[Recorded information — start]
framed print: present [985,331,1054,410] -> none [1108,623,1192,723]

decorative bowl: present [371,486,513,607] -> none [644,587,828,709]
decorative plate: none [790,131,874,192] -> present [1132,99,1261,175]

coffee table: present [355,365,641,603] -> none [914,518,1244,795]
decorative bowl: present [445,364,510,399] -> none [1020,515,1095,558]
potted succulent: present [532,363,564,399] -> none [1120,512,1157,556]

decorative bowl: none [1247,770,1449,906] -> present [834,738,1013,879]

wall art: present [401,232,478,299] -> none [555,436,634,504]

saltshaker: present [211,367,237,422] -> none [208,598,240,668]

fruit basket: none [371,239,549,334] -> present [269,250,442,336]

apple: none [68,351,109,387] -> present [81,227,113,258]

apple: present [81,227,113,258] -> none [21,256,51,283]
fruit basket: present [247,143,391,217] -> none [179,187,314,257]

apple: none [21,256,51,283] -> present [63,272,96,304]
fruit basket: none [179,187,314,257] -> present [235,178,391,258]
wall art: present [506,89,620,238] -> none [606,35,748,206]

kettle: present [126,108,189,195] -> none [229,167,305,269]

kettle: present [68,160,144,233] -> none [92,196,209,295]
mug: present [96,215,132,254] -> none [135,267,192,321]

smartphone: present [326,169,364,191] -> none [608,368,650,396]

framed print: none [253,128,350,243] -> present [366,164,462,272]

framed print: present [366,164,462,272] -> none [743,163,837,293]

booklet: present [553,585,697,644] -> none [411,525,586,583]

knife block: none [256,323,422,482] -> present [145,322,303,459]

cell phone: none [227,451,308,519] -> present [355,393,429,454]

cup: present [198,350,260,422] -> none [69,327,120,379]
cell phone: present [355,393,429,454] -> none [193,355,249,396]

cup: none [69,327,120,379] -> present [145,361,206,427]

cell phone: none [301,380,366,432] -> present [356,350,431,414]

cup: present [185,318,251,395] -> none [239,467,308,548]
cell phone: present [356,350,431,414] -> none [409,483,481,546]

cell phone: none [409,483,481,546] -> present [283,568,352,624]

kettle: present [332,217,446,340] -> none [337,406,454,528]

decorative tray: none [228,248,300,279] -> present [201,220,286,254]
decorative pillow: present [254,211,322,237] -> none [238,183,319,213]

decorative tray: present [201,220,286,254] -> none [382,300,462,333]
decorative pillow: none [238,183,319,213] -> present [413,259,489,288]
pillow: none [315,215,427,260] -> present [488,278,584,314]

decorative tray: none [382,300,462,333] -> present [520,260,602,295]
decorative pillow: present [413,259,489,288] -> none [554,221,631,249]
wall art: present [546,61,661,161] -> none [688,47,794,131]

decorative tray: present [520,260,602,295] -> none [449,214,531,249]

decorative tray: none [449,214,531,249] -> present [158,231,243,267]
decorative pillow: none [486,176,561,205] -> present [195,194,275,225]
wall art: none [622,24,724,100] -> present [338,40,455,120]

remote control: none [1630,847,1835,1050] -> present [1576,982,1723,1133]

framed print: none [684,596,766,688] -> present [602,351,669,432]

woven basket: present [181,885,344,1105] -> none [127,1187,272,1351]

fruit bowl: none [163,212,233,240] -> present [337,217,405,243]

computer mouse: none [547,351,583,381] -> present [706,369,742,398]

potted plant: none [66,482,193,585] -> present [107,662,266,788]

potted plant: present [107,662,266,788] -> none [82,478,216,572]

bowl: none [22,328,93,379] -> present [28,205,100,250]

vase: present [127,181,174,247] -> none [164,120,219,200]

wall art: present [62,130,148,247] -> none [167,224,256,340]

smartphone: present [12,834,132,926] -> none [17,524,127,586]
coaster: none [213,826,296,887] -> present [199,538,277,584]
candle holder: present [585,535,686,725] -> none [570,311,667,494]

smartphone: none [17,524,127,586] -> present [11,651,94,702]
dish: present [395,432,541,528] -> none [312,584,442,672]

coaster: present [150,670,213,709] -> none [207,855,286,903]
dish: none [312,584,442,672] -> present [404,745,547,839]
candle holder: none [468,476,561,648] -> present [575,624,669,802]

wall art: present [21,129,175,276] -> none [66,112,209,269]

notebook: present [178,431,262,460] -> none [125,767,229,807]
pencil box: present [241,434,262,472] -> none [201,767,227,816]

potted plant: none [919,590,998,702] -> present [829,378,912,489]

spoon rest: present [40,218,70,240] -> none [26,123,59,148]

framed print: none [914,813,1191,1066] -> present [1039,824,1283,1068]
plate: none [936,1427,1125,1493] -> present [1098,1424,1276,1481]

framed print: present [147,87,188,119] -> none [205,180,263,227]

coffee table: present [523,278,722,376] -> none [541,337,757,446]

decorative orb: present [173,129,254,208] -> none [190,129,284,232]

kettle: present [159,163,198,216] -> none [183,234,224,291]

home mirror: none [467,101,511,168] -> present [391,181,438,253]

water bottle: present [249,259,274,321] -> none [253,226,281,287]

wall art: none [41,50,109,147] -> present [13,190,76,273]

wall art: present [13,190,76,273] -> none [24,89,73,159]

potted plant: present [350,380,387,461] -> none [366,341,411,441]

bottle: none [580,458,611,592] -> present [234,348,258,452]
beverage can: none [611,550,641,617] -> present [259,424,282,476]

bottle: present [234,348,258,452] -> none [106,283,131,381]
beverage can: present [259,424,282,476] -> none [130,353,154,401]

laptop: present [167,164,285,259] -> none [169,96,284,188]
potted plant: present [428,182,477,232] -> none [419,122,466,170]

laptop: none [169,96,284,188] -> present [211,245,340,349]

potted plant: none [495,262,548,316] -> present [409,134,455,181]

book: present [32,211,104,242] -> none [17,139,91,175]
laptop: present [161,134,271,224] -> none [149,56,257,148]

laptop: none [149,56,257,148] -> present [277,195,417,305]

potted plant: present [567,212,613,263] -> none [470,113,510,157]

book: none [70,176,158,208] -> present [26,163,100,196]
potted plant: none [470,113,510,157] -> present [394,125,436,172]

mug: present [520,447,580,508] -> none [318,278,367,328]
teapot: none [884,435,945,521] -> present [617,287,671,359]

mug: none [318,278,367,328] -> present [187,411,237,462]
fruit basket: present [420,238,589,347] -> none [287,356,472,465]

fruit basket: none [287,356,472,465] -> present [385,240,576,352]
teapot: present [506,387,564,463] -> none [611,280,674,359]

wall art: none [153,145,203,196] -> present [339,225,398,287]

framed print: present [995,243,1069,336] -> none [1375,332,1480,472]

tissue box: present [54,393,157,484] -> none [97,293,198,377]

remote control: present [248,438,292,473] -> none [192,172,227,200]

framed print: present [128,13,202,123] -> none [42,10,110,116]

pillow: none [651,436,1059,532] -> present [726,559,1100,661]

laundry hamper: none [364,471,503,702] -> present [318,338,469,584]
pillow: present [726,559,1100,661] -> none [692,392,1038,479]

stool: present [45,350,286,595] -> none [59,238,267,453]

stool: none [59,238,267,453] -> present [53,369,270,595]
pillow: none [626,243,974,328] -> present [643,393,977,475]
[Recorded information — finish]
Aim of the exercise: Please repeat word for word the lines above that run from the beginning through the line containing "cell phone: present [355,393,429,454]", keeping both the first and that last line.

Response to this exercise:
framed print: present [985,331,1054,410] -> none [1108,623,1192,723]

decorative bowl: present [371,486,513,607] -> none [644,587,828,709]
decorative plate: none [790,131,874,192] -> present [1132,99,1261,175]

coffee table: present [355,365,641,603] -> none [914,518,1244,795]
decorative bowl: present [445,364,510,399] -> none [1020,515,1095,558]
potted succulent: present [532,363,564,399] -> none [1120,512,1157,556]

decorative bowl: none [1247,770,1449,906] -> present [834,738,1013,879]

wall art: present [401,232,478,299] -> none [555,436,634,504]

saltshaker: present [211,367,237,422] -> none [208,598,240,668]

fruit basket: none [371,239,549,334] -> present [269,250,442,336]

apple: none [68,351,109,387] -> present [81,227,113,258]

apple: present [81,227,113,258] -> none [21,256,51,283]
fruit basket: present [247,143,391,217] -> none [179,187,314,257]

apple: none [21,256,51,283] -> present [63,272,96,304]
fruit basket: none [179,187,314,257] -> present [235,178,391,258]
wall art: present [506,89,620,238] -> none [606,35,748,206]

kettle: present [126,108,189,195] -> none [229,167,305,269]

kettle: present [68,160,144,233] -> none [92,196,209,295]
mug: present [96,215,132,254] -> none [135,267,192,321]

smartphone: present [326,169,364,191] -> none [608,368,650,396]

framed print: none [253,128,350,243] -> present [366,164,462,272]

framed print: present [366,164,462,272] -> none [743,163,837,293]

booklet: present [553,585,697,644] -> none [411,525,586,583]

knife block: none [256,323,422,482] -> present [145,322,303,459]

cell phone: none [227,451,308,519] -> present [355,393,429,454]

cup: present [198,350,260,422] -> none [69,327,120,379]
cell phone: present [355,393,429,454] -> none [193,355,249,396]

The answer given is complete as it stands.